Ah, Dieux, qui pourroit vivre avec telle beauté,
Qui tient tousjours Amour en son vase arresté !
Je ne devois en boire, et m’en donne le blâme.
Ce vase me lia tous les sens dés le jour
Que je beu de son vin, mais plus tost une flame,
Mais plus tost un venin qui m’en-yvra d’amour.


XXXII

J’avois esté saigné : ma Dame me vint voir
Lors que je languissois d’une humeur froide et lente.
Se tournant vers mon sang, comme toute riante,
Me dist en se jouant, Que vostre sang est noir !

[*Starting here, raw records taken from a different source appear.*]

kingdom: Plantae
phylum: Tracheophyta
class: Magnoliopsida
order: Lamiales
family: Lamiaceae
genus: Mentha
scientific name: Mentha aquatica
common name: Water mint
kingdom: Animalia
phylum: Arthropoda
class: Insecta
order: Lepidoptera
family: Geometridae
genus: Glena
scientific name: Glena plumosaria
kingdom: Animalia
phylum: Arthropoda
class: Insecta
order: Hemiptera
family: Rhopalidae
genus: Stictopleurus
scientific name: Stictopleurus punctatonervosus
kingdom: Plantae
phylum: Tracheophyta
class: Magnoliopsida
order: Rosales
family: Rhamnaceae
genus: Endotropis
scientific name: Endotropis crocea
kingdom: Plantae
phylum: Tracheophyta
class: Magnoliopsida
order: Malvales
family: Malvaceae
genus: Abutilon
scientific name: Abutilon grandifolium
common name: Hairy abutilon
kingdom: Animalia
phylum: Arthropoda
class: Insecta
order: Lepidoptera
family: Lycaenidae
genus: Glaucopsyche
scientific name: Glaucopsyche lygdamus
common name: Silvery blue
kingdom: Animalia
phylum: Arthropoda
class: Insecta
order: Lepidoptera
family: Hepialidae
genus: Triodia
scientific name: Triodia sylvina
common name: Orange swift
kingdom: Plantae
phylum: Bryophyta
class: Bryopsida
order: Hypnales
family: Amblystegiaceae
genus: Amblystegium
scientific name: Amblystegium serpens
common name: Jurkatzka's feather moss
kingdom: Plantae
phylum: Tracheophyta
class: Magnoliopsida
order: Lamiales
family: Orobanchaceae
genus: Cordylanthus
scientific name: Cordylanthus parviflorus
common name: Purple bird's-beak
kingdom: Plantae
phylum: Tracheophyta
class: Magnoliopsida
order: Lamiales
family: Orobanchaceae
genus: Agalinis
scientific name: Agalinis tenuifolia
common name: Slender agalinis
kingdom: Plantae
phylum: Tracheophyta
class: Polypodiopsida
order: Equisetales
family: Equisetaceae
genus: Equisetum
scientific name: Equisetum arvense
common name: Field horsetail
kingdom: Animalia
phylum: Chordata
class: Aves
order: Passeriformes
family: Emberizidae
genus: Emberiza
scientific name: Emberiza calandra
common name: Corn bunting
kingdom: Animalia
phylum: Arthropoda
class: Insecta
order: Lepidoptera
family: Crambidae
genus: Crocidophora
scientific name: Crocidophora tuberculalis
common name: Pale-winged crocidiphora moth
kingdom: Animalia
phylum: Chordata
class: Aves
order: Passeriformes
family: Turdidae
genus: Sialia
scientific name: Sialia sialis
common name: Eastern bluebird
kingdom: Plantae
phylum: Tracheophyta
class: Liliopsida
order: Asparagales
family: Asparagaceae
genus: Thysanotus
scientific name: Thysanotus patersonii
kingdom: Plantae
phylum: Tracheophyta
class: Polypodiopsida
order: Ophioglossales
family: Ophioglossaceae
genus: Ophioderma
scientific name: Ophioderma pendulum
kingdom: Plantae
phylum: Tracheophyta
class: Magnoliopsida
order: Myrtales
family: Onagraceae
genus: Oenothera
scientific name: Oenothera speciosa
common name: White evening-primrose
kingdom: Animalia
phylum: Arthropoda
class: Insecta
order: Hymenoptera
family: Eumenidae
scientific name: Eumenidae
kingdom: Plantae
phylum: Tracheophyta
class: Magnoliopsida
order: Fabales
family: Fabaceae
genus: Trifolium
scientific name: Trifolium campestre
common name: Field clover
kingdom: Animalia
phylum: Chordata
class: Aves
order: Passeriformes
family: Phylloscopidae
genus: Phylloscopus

Le trop penser en vous a peu si bien mouvoir
L’imagination, que l’ame obeyssante
A laissé la chaleur naturelle impuissante
De cuire, de nourrir, de faire son devoir.
Ne soyez plus si belle, et devenez Medée :
Colorez d’un beau sang ma face ja ridée,
Et d’un nouveau printemps faites moy r’animer.